7. Gegen diesen Bescheid wurde gegen die Spruchpunkte II.-IV. Beschwerde erhoben. Darin wurde zusammengefasst ausgeführt, dass der Beschwerdeführer mit seiner Lebensgefährtin bereits verlobt sei und enge Kontakte zu seinen Kindern pflege. Er wohne mit ihnen im gemeinsamen Haushalt und sowohl die Lebensgefährtin des Beschwerdeführers als auch seine Kinder seien österreichische Staatsbürger. Selbst eine kurzfristige Trennung stelle im vorliegenden Fall eine Verletzung des Kindeswohls dar. Der Beschwerdeführer habe auch zu seinem Vater, der ebenfalls in Österreich lebe, engen Kontakt und besuche ihn regelmäßig mit seinen Kindern. Somit verfüge der Beschwerdeführer über ein schützenswertes Familien- und Privatleben. Zudem spreche der Beschwerdeführer einwandfrei Deutsch und habe nahezu keine Kontakte mehr nach Serbien. Die belangte Behörde habe die herangezogenen Beweismittel nicht nachvollziehbar gewürdigt. Das Strafurteil des Beschwerdeführers sei lediglich abgedruckt worden, jedoch seien die Milderungsgründe und der Tathergang nicht berücksichtigt worden und fehle eine Begründung in Bezug auf die behauptete vom Beschwerdeführer ausgehenden Gefährdung der öffentlichen Ordnung und Sicherheit.

II. Das Bundesverwaltungsgericht hat erwogen:

Der entscheidungsrelevante Sachverhalt steht fest. Auf Grundlage der Beschwerde gegen den angefochtenen Bescheid des Bundesamtes für Fremdenwesen und Asyl, der im Verfahren vorgelegten Dokumente, der Einsichtnahme in die bezughabenden Verwaltungsakten, sowie der Einsichtnahme in das Zentrale Melderegister, das Zentrale Fremdenregister und Strafregister werden folgende Feststellungen getroffen und der Entscheidung zugrunde gelegt:

1. Feststellungen:

Der Beschwerdeführer ist serbischer Staatsangehöriger, führt den Namen XXXX und das Geburtsdatum XXXX . Seine Identität steht fest.

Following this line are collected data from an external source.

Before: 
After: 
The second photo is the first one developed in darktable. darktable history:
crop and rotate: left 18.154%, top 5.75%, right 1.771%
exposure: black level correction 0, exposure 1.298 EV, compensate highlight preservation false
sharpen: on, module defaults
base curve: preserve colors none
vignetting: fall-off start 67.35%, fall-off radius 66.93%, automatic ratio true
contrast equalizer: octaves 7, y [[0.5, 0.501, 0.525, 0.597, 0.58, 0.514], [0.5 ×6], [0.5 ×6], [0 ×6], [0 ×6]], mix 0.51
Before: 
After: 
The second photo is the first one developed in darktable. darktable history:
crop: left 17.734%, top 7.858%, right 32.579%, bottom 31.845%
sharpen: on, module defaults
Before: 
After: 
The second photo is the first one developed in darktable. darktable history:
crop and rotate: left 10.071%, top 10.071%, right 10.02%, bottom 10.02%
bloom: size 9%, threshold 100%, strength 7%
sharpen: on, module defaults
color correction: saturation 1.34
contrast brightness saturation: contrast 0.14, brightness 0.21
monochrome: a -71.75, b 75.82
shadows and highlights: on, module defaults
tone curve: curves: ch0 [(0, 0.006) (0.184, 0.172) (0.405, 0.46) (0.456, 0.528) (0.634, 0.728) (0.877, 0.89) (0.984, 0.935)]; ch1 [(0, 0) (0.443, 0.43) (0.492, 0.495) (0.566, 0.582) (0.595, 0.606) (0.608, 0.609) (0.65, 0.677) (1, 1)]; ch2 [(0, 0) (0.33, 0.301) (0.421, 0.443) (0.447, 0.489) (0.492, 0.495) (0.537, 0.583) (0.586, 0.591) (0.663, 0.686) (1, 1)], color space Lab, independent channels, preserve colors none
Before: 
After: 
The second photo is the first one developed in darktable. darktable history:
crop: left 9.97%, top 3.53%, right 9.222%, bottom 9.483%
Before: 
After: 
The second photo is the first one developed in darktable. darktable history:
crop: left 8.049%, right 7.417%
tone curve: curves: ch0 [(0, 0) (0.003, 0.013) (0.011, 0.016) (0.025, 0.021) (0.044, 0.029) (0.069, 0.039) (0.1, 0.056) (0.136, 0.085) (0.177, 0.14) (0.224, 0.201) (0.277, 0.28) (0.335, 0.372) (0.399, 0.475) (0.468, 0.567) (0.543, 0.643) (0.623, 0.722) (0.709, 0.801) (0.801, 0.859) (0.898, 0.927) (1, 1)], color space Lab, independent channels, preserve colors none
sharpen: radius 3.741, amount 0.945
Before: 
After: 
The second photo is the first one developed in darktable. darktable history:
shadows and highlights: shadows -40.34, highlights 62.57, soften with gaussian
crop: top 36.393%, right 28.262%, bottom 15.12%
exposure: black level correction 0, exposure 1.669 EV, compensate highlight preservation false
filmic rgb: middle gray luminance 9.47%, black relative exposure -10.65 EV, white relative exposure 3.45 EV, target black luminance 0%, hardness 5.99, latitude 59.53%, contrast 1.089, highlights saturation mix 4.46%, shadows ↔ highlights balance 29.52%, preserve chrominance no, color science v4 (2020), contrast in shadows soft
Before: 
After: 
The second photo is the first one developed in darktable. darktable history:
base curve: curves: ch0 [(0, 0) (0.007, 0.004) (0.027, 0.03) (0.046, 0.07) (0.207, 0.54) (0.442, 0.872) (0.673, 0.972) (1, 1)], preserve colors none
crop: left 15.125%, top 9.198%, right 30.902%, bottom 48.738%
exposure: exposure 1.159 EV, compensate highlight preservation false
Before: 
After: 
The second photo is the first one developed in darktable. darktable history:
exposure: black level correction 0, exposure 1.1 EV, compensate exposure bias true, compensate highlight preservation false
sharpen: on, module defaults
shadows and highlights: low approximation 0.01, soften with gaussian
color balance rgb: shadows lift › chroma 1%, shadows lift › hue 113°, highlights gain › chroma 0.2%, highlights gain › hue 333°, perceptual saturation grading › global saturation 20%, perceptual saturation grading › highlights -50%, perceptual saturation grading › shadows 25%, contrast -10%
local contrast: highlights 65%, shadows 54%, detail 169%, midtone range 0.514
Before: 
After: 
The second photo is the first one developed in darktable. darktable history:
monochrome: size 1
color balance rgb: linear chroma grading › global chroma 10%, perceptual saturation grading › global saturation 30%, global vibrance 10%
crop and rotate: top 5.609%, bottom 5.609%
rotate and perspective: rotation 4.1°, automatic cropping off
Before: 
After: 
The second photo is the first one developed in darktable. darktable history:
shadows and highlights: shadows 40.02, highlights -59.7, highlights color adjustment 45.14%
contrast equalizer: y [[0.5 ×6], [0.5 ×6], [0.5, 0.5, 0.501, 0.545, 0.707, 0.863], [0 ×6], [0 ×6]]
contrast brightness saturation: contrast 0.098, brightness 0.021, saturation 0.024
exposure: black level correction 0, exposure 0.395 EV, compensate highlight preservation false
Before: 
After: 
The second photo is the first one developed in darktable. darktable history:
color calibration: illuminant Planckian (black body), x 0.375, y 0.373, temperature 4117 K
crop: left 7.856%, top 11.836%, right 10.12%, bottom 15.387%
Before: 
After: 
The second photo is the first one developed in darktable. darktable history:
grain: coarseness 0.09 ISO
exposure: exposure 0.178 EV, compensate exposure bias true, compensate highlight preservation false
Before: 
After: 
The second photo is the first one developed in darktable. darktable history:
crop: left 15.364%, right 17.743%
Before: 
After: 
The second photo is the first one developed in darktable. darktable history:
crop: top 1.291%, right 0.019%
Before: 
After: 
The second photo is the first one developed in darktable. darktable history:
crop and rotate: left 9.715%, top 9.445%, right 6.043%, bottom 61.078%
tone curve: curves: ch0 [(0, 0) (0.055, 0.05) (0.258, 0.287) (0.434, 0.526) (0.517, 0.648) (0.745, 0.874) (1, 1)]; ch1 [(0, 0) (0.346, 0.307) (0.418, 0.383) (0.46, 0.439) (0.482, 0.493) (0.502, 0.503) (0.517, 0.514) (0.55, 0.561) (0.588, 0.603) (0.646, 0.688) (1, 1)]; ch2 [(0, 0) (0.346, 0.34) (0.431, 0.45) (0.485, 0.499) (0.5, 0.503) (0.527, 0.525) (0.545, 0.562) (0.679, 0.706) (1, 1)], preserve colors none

Der Beschwerdeführer ist in Serbien geboren und aufgewachsen. Er verfügt über keine Berufsausbildung, kann jedoch nach eigenen Angaben spachteln und malen. Der Beschwerdeführer spricht Serbisch, Rumänisch und Deutsch.

Der Beschwerdeführer ist gesund und arbeitsfähig.

Der Beschwerdeführer ist nicht im Besitz eines zum längeren Aufenthalt in Österreich berechtigenden Rechtstitels oder Visums. Der Beschwerdeführer geht keiner legalen Arbeit nach und wird durch Familienmitglieder finanziell unterstützt. Der Beschwerdeführer lebt während seiner Aufenthalte in Österreich mit seiner Verlobten und zwei gemeinsamen Kindern (jeweils geboren 2019 und 2020) in einem Haushalt. Die Verlobte des Beschwerdeführers sowie die Kinder sind österreichische Staatsbürger. Der Beschwerdeführer hat weitere Verwandte, insbesondere seine Eltern, in Österreich. Zu seiner Mutter hat der Beschwerdeführer keinen Kontakt.

Im Strafregister der Republik Österreich scheint eine rechtskräftige Verurteilung auf: Mit Urteil des Landesgerichtes XXXX vom XXXX .2021 (RK XXXX 2021), wurde der Beschwerdeführer wegen des Verbrechens des gewerbsmäßig schweren Betrugs nach §§ 146, 147 Abs. 1 Z 1 4.Fall und Abs. 2, 148 2.Fall StGB, des Vergehens der gefährlichen Drohung nach § 107 Abs. 1 StGB, des Vergehens der Fälschung besonders geschützter Urkunden nach §§ 223 Abs. 2, 224 StGB und des Vergehens des Diebstahls nach § 127 StGB zu einer Freiheitsstrafe von 12 Monaten, davon 9 Monate unter Setzung einer Probezeit von 3 Jahren bedingt nachgesehen, verurteilt.

Es konnten keine Umstände festgestellt werden, wonach die Abschiebung des Beschwerdeführers nach Serbien gemäß § 46 FPG 2005 unzulässig wäre.

2. Beweiswürdigung:

Die Identität des Beschwerdeführers steht aufgrund der Vorlage unbedenklicher Personaldokumente fest.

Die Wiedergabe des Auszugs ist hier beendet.